[Start of Attachment]

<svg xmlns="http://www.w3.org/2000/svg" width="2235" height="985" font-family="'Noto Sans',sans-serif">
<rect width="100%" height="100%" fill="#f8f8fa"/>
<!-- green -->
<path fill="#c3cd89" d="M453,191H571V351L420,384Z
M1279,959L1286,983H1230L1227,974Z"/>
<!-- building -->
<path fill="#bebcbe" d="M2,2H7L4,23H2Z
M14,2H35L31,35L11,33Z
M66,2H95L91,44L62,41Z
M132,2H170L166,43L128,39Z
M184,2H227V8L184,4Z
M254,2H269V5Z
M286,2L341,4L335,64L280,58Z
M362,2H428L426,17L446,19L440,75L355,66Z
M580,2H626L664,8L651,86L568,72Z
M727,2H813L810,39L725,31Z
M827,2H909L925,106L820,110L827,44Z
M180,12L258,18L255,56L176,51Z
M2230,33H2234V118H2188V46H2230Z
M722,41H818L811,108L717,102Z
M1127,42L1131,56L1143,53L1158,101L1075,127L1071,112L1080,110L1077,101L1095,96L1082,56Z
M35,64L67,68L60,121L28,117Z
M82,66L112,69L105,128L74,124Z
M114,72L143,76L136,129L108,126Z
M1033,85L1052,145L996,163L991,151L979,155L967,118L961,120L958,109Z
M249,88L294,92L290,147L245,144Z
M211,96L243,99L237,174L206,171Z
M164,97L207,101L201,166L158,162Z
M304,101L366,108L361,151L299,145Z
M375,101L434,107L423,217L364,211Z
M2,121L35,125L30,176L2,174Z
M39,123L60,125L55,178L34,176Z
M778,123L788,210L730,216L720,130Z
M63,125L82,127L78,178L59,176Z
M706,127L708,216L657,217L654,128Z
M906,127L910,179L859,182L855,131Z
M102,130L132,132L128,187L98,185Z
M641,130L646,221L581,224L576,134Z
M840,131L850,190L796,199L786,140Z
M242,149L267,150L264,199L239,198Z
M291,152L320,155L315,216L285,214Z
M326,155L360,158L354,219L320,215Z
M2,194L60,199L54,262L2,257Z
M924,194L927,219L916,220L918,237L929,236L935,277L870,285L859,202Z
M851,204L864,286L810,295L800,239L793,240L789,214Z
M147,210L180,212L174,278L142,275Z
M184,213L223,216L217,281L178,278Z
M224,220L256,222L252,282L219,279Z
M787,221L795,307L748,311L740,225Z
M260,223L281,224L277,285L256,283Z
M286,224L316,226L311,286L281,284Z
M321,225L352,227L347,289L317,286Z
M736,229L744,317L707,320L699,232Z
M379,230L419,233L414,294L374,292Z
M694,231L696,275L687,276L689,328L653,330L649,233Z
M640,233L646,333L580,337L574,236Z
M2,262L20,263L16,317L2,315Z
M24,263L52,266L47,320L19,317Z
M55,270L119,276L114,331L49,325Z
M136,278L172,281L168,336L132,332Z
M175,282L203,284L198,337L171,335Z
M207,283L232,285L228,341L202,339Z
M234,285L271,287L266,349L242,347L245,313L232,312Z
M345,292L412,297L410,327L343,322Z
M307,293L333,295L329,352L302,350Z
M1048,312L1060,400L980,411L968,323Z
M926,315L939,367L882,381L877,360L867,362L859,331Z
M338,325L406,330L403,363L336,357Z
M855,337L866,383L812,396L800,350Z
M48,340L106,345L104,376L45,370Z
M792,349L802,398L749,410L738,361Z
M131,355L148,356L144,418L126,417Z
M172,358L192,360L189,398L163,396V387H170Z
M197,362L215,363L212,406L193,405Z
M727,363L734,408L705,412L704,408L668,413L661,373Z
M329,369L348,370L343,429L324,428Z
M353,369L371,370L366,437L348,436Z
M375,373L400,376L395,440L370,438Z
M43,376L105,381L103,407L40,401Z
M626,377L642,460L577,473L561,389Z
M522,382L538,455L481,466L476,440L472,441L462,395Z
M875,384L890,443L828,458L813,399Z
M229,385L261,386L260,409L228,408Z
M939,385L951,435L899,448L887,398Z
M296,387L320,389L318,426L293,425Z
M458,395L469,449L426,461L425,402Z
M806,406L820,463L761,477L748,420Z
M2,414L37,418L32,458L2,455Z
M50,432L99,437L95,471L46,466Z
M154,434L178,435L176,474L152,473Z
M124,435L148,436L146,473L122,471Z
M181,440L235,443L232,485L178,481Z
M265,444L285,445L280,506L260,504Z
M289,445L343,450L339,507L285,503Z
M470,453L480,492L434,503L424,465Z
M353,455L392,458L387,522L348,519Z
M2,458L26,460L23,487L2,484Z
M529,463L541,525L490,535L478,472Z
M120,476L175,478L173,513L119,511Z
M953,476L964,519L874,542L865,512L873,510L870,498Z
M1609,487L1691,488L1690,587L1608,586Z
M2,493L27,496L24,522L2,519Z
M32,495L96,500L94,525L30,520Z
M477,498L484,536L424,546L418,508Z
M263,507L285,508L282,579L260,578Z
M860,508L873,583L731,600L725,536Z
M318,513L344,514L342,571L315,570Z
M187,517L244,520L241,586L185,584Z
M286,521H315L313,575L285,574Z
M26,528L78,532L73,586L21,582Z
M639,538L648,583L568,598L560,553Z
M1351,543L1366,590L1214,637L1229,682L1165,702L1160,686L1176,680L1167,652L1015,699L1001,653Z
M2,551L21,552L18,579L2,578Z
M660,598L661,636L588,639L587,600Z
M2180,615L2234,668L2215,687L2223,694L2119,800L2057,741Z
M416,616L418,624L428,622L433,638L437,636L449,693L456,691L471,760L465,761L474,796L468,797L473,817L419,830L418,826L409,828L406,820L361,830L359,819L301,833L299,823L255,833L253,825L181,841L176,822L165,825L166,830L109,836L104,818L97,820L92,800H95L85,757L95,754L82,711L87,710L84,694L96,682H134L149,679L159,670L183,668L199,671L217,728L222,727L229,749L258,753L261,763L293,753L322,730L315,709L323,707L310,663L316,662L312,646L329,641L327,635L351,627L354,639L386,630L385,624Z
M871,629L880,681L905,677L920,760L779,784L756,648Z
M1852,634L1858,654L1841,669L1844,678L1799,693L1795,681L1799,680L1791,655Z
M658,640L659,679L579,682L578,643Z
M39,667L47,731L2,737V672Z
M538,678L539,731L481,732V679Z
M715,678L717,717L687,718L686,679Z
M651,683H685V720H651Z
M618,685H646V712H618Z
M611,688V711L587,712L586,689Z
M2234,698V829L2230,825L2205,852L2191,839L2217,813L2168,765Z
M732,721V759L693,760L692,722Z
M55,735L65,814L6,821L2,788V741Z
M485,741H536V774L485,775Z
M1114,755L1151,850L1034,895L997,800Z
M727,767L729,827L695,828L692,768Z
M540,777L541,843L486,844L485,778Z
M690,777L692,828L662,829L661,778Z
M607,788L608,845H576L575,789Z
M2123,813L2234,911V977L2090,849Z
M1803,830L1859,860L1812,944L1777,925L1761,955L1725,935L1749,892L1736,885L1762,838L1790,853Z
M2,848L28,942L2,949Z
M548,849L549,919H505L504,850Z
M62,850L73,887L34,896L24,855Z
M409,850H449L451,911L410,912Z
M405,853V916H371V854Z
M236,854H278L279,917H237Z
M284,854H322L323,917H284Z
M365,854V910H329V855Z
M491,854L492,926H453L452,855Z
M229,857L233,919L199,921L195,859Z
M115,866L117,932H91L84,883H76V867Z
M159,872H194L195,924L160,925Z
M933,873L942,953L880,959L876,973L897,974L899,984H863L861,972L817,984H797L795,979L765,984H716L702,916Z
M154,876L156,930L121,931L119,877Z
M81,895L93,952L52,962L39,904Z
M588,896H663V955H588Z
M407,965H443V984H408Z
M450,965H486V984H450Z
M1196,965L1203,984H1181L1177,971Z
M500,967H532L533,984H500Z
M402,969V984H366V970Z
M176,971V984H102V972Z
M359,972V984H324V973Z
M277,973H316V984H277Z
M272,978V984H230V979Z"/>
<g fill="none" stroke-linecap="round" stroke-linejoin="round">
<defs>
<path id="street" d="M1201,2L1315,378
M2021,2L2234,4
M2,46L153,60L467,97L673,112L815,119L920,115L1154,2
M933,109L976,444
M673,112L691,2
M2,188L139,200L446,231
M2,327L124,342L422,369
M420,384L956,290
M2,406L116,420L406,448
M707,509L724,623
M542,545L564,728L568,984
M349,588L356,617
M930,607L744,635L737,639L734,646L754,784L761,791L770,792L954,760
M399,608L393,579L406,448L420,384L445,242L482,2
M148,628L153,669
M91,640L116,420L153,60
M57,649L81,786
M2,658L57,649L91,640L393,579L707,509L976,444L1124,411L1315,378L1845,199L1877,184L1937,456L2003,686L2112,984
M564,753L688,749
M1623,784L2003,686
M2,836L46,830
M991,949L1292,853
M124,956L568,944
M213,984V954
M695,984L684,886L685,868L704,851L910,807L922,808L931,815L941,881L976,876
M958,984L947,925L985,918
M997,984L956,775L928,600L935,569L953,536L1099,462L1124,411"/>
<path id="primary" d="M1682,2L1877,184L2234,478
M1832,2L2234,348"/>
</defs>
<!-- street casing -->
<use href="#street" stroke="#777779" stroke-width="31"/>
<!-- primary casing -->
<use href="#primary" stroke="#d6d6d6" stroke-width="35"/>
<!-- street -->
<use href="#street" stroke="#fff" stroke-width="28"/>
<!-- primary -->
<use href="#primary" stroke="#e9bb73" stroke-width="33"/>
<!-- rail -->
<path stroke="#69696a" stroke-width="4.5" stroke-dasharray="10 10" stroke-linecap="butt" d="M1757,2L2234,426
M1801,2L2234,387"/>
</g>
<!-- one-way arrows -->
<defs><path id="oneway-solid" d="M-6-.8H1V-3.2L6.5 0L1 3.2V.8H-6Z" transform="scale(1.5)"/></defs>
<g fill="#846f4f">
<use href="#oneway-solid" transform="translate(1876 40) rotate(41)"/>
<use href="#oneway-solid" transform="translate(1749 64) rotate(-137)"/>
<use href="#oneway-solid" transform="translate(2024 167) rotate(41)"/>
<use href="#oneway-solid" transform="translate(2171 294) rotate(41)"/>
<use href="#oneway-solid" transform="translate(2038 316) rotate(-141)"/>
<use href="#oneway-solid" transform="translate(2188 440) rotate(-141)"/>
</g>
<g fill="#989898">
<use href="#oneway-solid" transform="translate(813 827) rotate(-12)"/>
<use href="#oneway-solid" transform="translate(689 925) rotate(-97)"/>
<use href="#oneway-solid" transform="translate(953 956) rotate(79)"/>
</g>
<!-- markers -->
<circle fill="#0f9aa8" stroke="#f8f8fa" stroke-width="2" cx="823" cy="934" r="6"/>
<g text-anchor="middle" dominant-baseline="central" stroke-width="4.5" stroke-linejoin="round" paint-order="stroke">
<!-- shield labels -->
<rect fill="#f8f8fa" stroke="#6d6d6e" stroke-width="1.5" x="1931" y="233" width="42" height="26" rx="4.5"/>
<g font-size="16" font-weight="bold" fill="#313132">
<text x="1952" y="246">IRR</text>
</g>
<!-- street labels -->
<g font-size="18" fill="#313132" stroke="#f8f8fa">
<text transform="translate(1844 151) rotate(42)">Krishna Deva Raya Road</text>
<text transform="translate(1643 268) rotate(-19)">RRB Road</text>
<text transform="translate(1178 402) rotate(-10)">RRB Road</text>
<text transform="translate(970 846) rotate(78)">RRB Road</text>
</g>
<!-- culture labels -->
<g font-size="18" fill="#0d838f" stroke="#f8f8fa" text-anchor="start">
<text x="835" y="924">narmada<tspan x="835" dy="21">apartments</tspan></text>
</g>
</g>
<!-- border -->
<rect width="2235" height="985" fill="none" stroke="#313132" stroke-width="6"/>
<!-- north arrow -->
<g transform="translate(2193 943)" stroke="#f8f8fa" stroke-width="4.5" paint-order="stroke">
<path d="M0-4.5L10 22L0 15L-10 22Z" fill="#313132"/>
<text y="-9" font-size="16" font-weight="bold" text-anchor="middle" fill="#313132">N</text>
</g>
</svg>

[End of Attachment]
[Start of Attachment]

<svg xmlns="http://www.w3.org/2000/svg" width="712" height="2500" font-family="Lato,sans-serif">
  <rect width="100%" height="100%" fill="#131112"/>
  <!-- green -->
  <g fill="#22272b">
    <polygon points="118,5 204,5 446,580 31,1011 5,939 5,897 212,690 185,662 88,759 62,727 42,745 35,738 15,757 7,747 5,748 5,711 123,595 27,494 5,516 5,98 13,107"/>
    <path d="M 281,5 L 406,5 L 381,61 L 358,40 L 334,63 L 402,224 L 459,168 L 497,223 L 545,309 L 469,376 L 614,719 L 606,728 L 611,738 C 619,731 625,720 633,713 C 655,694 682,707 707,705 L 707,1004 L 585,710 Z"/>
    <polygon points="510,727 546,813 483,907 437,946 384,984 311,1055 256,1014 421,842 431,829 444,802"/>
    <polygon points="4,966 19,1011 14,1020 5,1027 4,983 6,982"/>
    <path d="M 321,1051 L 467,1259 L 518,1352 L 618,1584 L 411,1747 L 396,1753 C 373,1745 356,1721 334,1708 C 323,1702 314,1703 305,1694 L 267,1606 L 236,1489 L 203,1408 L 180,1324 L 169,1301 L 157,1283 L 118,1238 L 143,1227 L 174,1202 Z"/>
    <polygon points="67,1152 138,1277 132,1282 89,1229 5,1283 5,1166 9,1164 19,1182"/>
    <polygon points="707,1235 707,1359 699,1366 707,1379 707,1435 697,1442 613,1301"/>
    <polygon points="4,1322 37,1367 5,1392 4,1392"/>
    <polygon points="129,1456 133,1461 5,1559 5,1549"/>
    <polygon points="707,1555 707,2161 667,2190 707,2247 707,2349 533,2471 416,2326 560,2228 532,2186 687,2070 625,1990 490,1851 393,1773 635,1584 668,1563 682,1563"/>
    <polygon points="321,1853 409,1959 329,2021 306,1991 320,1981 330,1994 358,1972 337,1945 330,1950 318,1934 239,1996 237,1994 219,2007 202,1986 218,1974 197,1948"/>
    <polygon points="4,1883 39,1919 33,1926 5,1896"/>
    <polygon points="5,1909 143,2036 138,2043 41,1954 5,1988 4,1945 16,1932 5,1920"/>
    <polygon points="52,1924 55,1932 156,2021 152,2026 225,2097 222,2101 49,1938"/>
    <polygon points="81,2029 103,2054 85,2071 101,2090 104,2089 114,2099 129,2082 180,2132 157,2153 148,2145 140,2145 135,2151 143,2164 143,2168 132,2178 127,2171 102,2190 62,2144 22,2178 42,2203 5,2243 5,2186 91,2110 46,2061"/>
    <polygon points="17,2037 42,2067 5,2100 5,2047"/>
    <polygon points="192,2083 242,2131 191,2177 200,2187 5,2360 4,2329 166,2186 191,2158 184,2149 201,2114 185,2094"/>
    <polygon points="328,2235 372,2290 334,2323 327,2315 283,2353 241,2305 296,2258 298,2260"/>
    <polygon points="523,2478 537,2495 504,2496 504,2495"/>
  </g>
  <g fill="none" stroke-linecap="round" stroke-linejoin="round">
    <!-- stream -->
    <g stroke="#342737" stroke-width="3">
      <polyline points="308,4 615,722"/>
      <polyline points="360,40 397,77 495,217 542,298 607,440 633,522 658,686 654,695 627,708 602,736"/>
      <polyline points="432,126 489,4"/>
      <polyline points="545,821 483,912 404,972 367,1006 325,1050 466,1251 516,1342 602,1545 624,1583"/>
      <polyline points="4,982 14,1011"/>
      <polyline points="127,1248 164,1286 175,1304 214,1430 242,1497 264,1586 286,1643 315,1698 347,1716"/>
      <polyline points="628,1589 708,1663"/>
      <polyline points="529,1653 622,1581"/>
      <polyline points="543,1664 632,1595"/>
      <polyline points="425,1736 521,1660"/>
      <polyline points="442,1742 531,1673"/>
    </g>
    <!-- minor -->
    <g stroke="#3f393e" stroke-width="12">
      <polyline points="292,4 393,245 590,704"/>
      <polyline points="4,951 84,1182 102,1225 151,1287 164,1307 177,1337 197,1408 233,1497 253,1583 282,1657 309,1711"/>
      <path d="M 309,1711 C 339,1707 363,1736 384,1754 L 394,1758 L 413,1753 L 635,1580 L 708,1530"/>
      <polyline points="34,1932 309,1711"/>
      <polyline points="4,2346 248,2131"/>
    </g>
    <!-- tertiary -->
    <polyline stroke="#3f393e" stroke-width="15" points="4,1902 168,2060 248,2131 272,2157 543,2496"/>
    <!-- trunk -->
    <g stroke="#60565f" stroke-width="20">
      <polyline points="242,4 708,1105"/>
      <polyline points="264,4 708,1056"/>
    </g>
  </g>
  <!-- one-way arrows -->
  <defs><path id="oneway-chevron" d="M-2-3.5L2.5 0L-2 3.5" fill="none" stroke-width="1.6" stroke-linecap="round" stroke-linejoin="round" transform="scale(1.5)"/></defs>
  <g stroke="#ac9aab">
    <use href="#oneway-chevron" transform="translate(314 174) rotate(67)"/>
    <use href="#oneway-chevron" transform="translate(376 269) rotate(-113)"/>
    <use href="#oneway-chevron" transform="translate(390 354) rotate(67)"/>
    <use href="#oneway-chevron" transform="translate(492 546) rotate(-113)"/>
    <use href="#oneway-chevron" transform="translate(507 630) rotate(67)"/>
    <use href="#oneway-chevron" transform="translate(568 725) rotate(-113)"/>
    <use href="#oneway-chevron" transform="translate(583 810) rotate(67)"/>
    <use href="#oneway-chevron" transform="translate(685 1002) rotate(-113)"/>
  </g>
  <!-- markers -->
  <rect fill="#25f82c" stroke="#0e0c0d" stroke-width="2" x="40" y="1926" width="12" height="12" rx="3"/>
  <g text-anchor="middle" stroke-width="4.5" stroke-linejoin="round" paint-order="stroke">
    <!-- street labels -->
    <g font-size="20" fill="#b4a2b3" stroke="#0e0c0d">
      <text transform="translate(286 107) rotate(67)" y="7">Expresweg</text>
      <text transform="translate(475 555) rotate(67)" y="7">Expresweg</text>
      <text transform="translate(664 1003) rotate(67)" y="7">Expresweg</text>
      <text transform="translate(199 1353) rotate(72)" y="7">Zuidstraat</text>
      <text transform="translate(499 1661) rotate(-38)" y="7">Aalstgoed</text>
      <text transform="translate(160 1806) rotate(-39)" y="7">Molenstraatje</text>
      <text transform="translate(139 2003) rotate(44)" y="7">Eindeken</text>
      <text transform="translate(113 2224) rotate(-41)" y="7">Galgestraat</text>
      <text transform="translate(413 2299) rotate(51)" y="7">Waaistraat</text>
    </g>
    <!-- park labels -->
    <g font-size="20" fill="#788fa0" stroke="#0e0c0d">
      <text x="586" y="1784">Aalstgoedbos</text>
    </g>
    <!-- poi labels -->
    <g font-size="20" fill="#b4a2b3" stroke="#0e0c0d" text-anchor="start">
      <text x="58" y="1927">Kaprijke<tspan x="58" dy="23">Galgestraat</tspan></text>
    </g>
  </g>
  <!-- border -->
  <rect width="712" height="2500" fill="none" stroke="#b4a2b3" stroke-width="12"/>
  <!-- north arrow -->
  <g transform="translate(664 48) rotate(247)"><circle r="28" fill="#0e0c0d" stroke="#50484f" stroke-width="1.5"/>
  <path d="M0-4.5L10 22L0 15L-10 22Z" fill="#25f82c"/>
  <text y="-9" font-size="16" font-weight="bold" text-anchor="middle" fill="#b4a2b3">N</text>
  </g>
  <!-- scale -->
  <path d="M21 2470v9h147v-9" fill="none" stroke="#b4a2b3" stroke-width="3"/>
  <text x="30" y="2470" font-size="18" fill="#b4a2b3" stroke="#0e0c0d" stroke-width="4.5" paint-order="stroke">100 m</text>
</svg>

[End of Attachment]

◆ WORK TO BE COMPLETED ◆
Every line above from the line with "M2,458L26,460L23,487L2,484Z" to the line with "M405,853V916H371V854Z", both included, must be reproduced exactly, and no other line may appear.

◆ RESULT FOR THIS TASK ◆
M2,458L26,460L23,487L2,484Z
M529,463L541,525L490,535L478,472Z
M120,476L175,478L173,513L119,511Z
M953,476L964,519L874,542L865,512L873,510L870,498Z
M1609,487L1691,488L1690,587L1608,586Z
M2,493L27,496L24,522L2,519Z
M32,495L96,500L94,525L30,520Z
M477,498L484,536L424,546L418,508Z
M263,507L285,508L282,579L260,578Z
M860,508L873,583L731,600L725,536Z
M318,513L344,514L342,571L315,570Z
M187,517L244,520L241,586L185,584Z
M286,521H315L313,575L285,574Z
M26,528L78,532L73,586L21,582Z
M639,538L648,583L568,598L560,553Z
M1351,543L1366,590L1214,637L1229,682L1165,702L1160,686L1176,680L1167,652L1015,699L1001,653Z
M2,551L21,552L18,579L2,578Z
M660,598L661,636L588,639L587,600Z
M2180,615L2234,668L2215,687L2223,694L2119,800L2057,741Z
M416,616L418,624L428,622L433,638L437,636L449,693L456,691L471,760L465,761L474,796L468,797L473,817L419,830L418,826L409,828L406,820L361,830L359,819L301,833L299,823L255,833L253,825L181,841L176,822L165,825L166,830L109,836L104,818L97,820L92,800H95L85,757L95,754L82,711L87,710L84,694L96,682H134L149,679L159,670L183,668L199,671L217,728L222,727L229,749L258,753L261,763L293,753L322,730L315,709L323,707L310,663L316,662L312,646L329,641L327,635L351,627L354,639L386,630L385,624Z
M871,629L880,681L905,677L920,760L779,784L756,648Z
M1852,634L1858,654L1841,669L1844,678L1799,693L1795,681L1799,680L1791,655Z
M658,640L659,679L579,682L578,643Z
M39,667L47,731L2,737V672Z
M538,678L539,731L481,732V679Z
M715,678L717,717L687,718L686,679Z
M651,683H685V720H651Z
M618,685H646V712H618Z
M611,688V711L587,712L586,689Z
M2234,698V829L2230,825L2205,852L2191,839L2217,813L2168,765Z
M732,721V759L693,760L692,722Z
M55,735L65,814L6,821L2,788V741Z
M485,741H536V774L485,775Z
M1114,755L1151,850L1034,895L997,800Z
M727,767L729,827L695,828L692,768Z
M540,777L541,843L486,844L485,778Z
M690,777L692,828L662,829L661,778Z
M607,788L608,845H576L575,789Z
M2123,813L2234,911V977L2090,849Z
M1803,830L1859,860L1812,944L1777,925L1761,955L1725,935L1749,892L1736,885L1762,838L1790,853Z
M2,848L28,942L2,949Z
M548,849L549,919H505L504,850Z
M62,850L73,887L34,896L24,855Z
M409,850H449L451,911L410,912Z
M405,853V916H371V854Z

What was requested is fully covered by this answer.